Nesse contexto, o direito sistêmico não é um novo ramo jurídico que visa tratar de determinados conflitos humanos e sociais. O seu diferencial não é O QUE fazer (aplicar a lei), mas sim COMO fazer a aplicação da lei.
O Direito sistêmico visa abordar sistemicamente o conflito, seja qual for sua natureza. Isso pode ser dar apenas com a postura sistêmica do operador do direito ou também com a utilização adequada de ferramentas e métodos que ampliam a consciência das partes para as reais dinâmicas causadoras do conflito e a co-responsabilidade de cada uma.
Nas palavras do Juiz Sami Storch, pioneiro na utilização da constelação familiar para solução de conflitos e no uso da expressão direito sistêmico, trata-se de “uma visão sistêmica do direito, pela qual só há direito quando a solução traz paz e equilíbrio para todo o sistema”.

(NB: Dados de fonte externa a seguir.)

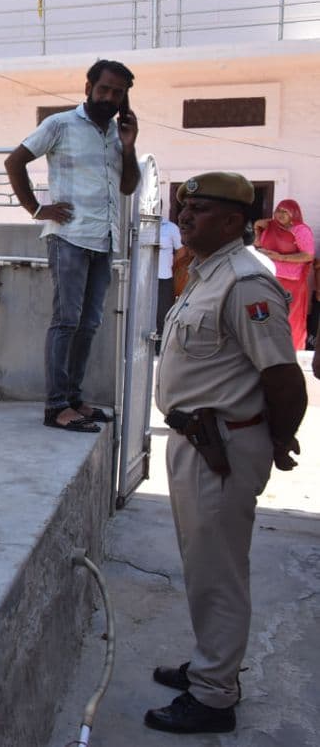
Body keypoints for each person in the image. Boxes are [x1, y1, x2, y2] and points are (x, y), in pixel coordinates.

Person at [148, 171, 305, 734]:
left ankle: (214, 697)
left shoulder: (244, 283)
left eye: (202, 210)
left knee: (219, 572)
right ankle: (212, 664)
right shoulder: (206, 272)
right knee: (203, 563)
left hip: (223, 448)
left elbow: (286, 380)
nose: (186, 217)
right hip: (196, 441)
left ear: (235, 222)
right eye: (185, 207)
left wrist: (278, 437)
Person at [4, 61, 140, 432]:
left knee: (90, 323)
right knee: (66, 321)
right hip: (69, 238)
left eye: (118, 93)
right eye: (105, 89)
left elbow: (128, 186)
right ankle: (56, 406)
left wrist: (128, 147)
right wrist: (36, 208)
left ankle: (75, 398)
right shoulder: (60, 124)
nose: (110, 97)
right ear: (88, 88)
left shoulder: (117, 133)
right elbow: (15, 161)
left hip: (104, 238)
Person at [252, 199, 313, 350]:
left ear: (294, 214)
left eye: (284, 211)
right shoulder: (270, 226)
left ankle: (290, 352)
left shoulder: (300, 230)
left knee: (290, 318)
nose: (279, 214)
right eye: (278, 210)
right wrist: (257, 229)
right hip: (268, 278)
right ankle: (265, 351)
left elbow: (308, 256)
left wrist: (279, 257)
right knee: (264, 315)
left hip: (291, 282)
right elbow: (257, 245)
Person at [156, 207, 183, 351]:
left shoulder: (171, 228)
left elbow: (181, 250)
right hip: (142, 278)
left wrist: (171, 264)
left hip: (164, 276)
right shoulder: (138, 225)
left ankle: (161, 346)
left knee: (163, 311)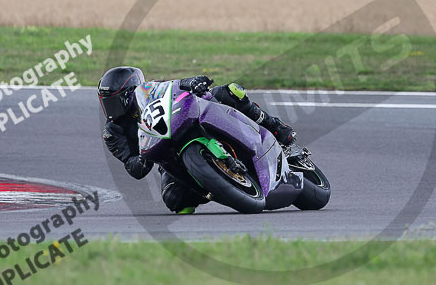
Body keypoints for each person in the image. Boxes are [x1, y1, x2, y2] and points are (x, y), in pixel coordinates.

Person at [98, 66, 296, 214]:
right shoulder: (112, 133)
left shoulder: (149, 91)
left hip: (188, 120)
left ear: (131, 93)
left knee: (230, 91)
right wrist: (144, 157)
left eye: (114, 100)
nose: (110, 108)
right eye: (106, 102)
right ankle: (216, 186)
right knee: (174, 200)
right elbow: (133, 168)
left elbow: (172, 86)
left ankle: (275, 127)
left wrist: (191, 82)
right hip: (168, 156)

Nesse sentido, o direito sistêmico se insere no contexto jurídico a serviço da consensualidade, na linha da preferencial resolução pacífica de conflitos preconizada pela Constituição Federal, pelo Código de Processo Civil, pela Lei de Mediação, pela Resolução do CNJ nº 125/2010 e pelo Código de Ética da Advocacia, fornecendo diferentes métodos, técnicas e meios sistêmicos de solução, adequados à natureza e peculiaridade de cada conflito, tais como a Constelação Sistêmica, a Comunicação Não Violenta e a Justiça Restaurativa, que podem ser adotados inclusive nos Núcleos Permanentes de Métodos Consensuais de Solução de Conflitos (NUPEMEC’s) e os Centros Judiciários de Solução de Conflitos e Cidadania (CEJUSC’s).
Atualmente em franca expansão, o direito sistêmico tem sido elogiado e recomendado pelo CNJ, já existindo no país dezenas de juízes e centenas de advogados atuando com uma postura sistêmica diante das partes e clientes, bem como há projetos e práticas oficiais em 19 Tribunais de Justiça dos Estados, além de outras esferas do Poder Judiciário, tais como a Justiça Federal em Florianópolis e a Justiça do Trabalho em Goiânia e Maceió.
E no contexto do Sistema OAB, a Comissão de Direito Sistêmico da Seccional do Acre se junta à Comissão Especial do Conselho Federal, a outras 15 comissões de âmbito estadual e mais de 80 comissões criadas em subseções espalhadas por todo o país, com o objetivo de expandir o pensamento sistêmico junto aos profissionais do direito no Estado do Acre e disseminar práticas sistêmicas e restaurativas para solução adequada de conflitos.